The Market Bull – February 10, 2020
A trip to the dentist Friday and a face full of Novocain kept me from the report, so will start the week with Friday’s highlights.
Consumer credit jumped nearly twice expectations in December with a 22.1 billion Dollar advance. Non-revolving debt essentially student and auto loans advanced a respectable 9.4 billion while revolving or credit card debt surged 12.6 billion its best showing in 37 months or the 13.1 billion dollar gain recorded in November of 2016. There’s two ways to look at this either the economy is truly booming as the headlines proclaim or it is the last gasp of indebted consumers determined to go out with a bang. Personally, I don’t think the data is particularly compelling either way.

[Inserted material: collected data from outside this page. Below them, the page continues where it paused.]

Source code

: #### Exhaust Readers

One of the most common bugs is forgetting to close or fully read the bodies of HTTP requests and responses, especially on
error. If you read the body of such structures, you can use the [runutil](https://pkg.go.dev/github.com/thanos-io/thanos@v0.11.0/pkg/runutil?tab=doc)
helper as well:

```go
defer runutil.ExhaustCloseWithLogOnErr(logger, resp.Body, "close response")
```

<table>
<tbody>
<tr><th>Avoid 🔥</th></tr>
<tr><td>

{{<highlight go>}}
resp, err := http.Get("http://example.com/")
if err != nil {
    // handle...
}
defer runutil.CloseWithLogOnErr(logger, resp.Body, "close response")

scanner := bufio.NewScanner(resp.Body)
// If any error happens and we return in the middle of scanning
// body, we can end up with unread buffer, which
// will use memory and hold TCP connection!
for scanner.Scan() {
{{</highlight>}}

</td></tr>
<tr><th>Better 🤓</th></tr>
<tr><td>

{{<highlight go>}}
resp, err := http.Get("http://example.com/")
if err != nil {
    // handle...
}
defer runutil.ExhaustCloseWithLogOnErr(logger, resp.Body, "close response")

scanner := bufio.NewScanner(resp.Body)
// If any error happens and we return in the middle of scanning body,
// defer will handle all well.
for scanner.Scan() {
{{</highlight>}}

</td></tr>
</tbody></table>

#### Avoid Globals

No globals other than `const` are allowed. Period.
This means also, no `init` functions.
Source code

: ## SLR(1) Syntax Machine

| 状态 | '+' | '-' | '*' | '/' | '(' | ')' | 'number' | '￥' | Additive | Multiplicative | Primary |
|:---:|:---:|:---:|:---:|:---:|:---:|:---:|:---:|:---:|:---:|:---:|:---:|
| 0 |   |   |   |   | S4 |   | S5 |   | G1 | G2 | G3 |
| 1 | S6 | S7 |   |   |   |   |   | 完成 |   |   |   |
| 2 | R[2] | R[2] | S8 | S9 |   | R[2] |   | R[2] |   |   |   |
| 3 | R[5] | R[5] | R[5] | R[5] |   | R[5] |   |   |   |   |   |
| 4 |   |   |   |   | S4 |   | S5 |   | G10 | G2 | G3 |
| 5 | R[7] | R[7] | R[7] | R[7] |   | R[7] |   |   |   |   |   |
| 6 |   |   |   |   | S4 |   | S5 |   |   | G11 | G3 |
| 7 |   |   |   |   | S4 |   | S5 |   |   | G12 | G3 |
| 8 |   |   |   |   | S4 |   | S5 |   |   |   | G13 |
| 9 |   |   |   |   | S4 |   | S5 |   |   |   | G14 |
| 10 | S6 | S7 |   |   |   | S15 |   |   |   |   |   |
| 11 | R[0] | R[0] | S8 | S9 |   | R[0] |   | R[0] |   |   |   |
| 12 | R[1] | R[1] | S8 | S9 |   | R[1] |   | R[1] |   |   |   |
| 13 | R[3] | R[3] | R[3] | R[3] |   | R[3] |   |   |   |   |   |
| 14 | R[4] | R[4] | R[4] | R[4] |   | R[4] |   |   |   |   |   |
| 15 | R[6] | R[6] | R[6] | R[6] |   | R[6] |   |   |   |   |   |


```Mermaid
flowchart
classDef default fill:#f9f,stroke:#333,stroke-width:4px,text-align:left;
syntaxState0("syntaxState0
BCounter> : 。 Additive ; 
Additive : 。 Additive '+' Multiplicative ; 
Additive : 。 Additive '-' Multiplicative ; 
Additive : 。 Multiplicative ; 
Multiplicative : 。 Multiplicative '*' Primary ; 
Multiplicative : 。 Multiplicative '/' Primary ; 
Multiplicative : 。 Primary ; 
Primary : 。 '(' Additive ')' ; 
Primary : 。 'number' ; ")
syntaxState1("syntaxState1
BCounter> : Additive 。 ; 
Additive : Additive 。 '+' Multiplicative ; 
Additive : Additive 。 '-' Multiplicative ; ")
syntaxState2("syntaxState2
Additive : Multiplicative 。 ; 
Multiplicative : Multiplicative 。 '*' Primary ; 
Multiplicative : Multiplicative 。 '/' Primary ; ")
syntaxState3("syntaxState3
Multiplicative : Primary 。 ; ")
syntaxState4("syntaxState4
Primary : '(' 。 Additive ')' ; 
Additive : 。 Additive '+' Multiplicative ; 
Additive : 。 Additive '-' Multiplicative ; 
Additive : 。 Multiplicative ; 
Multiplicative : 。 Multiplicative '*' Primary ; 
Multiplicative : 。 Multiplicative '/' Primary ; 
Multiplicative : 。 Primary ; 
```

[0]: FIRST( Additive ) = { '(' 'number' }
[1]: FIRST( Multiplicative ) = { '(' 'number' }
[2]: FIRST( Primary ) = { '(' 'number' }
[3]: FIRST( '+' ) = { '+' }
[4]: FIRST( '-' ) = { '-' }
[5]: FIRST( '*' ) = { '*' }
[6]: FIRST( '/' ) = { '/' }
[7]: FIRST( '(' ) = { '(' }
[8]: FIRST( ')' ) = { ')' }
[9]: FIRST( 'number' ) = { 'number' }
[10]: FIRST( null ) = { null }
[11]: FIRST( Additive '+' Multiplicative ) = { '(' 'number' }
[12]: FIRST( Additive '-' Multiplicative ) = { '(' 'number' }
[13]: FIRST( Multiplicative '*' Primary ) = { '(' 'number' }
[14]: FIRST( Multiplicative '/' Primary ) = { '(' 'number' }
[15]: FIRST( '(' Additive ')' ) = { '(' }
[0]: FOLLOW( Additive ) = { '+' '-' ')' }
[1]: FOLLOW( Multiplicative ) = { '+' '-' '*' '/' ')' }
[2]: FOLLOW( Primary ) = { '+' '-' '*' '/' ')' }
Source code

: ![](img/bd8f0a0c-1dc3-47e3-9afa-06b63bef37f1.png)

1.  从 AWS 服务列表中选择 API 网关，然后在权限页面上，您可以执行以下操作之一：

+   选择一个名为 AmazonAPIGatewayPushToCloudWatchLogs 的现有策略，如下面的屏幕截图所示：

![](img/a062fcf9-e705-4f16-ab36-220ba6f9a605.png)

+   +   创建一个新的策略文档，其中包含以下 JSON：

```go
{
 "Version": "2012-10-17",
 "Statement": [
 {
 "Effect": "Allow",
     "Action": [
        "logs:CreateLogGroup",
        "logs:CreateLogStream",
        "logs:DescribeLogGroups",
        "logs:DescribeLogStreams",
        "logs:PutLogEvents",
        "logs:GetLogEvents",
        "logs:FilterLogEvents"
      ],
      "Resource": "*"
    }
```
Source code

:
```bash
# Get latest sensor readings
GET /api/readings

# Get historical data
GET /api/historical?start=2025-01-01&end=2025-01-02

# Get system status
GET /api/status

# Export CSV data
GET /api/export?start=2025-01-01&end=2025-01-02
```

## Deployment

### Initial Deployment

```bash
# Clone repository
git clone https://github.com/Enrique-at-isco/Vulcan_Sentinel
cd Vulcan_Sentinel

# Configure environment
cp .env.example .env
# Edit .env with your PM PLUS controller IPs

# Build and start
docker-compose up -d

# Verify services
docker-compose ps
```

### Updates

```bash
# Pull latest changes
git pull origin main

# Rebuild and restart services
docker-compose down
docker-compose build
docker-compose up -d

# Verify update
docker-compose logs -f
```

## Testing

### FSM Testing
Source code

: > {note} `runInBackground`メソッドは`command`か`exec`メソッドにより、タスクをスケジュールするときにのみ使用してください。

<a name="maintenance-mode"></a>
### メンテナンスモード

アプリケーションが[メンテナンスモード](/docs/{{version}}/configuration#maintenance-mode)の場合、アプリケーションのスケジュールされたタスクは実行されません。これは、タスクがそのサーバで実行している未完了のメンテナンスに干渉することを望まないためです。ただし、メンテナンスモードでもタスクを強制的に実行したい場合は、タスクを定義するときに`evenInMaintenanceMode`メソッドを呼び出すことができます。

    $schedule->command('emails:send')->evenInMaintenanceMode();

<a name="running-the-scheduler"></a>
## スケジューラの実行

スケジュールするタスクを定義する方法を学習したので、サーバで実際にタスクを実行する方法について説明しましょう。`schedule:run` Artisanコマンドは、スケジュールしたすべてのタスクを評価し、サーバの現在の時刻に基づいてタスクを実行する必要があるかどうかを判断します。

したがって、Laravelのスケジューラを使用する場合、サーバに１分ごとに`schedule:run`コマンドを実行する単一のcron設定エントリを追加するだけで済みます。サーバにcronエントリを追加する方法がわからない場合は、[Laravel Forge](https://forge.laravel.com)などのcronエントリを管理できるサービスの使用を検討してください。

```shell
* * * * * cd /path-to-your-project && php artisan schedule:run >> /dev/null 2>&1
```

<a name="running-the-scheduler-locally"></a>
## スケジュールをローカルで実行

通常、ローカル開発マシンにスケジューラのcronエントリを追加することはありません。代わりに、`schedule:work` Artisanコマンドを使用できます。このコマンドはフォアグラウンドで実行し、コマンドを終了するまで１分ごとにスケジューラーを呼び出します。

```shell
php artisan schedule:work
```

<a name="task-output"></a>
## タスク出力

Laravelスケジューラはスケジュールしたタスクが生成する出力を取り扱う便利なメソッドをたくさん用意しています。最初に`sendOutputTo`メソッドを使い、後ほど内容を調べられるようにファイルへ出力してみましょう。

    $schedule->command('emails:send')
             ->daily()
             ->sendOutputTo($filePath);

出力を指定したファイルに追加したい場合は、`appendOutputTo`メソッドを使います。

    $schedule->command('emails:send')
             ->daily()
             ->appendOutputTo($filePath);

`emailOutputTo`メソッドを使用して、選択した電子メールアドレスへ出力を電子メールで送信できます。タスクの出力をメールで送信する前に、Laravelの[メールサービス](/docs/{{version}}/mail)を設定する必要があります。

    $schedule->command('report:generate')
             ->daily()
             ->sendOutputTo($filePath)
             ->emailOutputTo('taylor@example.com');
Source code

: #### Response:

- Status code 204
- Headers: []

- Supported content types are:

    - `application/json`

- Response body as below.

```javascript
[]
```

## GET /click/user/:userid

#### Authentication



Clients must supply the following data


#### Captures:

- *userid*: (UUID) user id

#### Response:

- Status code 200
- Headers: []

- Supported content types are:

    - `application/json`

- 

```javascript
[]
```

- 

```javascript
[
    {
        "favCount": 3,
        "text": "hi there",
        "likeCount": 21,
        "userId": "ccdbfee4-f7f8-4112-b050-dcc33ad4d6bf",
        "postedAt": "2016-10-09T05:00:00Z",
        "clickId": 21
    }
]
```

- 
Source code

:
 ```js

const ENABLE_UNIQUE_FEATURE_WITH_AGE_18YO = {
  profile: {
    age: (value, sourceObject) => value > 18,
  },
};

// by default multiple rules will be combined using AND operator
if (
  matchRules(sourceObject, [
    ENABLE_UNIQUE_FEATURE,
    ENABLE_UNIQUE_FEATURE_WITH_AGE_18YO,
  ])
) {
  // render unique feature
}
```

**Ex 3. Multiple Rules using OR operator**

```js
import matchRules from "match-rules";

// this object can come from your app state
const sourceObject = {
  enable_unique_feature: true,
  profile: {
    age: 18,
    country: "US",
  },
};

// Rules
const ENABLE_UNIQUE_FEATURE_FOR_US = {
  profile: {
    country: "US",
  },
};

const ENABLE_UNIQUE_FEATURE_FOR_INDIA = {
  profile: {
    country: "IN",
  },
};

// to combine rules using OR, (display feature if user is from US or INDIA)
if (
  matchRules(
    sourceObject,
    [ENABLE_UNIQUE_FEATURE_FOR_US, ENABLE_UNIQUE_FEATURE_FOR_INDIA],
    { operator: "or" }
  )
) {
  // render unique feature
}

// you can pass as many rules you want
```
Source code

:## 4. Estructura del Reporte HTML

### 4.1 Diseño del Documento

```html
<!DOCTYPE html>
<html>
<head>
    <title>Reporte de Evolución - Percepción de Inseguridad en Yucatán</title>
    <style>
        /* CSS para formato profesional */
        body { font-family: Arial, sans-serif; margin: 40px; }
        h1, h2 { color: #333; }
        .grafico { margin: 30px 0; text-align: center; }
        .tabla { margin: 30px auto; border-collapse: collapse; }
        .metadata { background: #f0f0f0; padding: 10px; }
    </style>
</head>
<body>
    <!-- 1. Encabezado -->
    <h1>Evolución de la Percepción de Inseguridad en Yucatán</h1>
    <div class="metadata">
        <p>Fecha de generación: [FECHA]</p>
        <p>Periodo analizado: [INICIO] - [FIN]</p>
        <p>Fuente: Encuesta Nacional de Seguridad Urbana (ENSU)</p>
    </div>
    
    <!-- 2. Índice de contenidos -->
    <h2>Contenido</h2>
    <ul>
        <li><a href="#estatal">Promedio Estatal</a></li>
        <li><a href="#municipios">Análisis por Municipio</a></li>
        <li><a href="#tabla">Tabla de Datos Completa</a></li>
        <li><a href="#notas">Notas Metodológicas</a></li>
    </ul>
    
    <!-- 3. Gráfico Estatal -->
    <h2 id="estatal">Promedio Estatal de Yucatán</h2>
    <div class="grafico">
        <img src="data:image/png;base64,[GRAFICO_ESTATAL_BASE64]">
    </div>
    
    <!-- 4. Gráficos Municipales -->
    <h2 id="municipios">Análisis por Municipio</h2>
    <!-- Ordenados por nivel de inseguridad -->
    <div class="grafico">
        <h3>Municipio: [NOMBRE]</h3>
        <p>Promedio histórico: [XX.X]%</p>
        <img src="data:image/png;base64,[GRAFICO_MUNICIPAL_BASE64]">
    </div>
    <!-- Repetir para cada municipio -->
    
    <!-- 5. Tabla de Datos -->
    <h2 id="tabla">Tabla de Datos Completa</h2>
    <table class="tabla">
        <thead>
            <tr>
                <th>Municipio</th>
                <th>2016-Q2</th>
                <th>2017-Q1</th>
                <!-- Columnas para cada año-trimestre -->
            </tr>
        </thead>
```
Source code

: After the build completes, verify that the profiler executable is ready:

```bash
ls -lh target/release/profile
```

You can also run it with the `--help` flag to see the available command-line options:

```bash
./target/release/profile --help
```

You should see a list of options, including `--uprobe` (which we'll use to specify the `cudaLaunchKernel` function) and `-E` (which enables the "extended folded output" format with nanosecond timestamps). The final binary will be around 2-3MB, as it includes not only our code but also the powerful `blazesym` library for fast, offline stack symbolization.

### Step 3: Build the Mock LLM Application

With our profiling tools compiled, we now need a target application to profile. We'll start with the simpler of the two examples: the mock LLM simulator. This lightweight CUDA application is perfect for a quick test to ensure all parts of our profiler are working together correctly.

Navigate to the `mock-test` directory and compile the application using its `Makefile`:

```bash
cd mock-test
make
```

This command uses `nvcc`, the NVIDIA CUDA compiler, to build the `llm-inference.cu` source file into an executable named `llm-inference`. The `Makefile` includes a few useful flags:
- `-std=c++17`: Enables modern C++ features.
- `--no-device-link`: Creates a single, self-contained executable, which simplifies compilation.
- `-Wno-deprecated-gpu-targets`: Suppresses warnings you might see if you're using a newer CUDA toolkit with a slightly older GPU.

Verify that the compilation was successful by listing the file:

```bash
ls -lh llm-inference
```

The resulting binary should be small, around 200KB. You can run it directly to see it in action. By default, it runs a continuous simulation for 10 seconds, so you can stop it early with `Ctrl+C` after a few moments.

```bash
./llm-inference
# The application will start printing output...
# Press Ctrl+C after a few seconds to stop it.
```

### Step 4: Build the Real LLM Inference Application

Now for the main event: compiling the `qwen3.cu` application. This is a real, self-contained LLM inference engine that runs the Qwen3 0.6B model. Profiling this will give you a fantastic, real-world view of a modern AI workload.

The Bureau of Labor Statistics reported a much better than expected 225,000 new jobs in January. The official unemployment rate increased to 3.6% as labor force participation rose to a cyclical high of 63.4%. Average weekly hours were unchanged at 34.3, average hourly earnings advanced a respectable .2%. Previous months job total were revised up slightly. A strong start to the new year, the pause in production of the Boeing 737 Max and the impact of the coronavirus on supply chains, distribution and tourism have not yet shown up in the data and will likely take a toll. Also of note. The benchmark January revision means that payroll gains averaged 175,000 in 2019, down from 193,000 in 2018 (revised down from 223,000). Therefore, job creation has not improved over the past three years, as might have been expected given changes in tax policies and regulations.